Activity list:
1. Translate this sentence from the rate limiting page into Spanish: "The Rate Limiting middleware provides request throttling to protect your API from abuse and ensure fair resource usage."
2. Gather every line of the records that contains the word "articles".
(Excerpt provided Opens)
Rate Limiting Middleware

The Rate Limiting middleware provides request throttling to protect your API from abuse and ensure fair resource usage.

Quick Start

import io.github.edadma.apion._
import scala.concurrent.duration._

// Use default rate limiting (60 requests per minute)
server.use(RateLimiterMiddleware())

// Customize rate limiting
server.use(RateLimiterMiddleware(Options(
  limit = RateLimit(
    maxRequests = 100,   // 100 requests
    window = 1.minute,   // per minute
    burst = 10          // allow 10 extra requests
  )
)))
(Excerpt provided Closes)
(Data provided Opens)
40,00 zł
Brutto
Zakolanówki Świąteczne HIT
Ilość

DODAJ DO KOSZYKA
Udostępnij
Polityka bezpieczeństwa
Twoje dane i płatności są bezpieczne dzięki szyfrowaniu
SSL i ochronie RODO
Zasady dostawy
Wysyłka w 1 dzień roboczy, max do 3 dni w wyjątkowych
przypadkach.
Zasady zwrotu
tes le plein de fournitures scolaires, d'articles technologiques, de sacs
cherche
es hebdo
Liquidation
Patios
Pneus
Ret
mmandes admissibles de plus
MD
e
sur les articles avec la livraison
(Data provided Closes)
(Data provided Opens)
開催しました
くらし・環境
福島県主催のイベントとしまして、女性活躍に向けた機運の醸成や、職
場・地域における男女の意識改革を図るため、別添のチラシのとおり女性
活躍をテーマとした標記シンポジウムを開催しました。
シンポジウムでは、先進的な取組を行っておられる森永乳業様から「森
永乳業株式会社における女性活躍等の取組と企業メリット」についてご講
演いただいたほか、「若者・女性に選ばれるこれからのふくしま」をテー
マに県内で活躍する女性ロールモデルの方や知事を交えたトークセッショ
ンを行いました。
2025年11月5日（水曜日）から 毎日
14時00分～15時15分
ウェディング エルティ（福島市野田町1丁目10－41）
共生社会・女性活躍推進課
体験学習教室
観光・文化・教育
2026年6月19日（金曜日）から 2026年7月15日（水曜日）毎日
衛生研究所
(Data provided Closes)
Responses for each task:
1. El middleware de limitación de tasa ofrece control del ritmo de solicitudes para proteger tu API contra el abuso y garantizar un uso justo de los recursos.

2.
tes le plein de fournitures scolaires, d'articles technologiques, de sacs
sur les articles avec la livraison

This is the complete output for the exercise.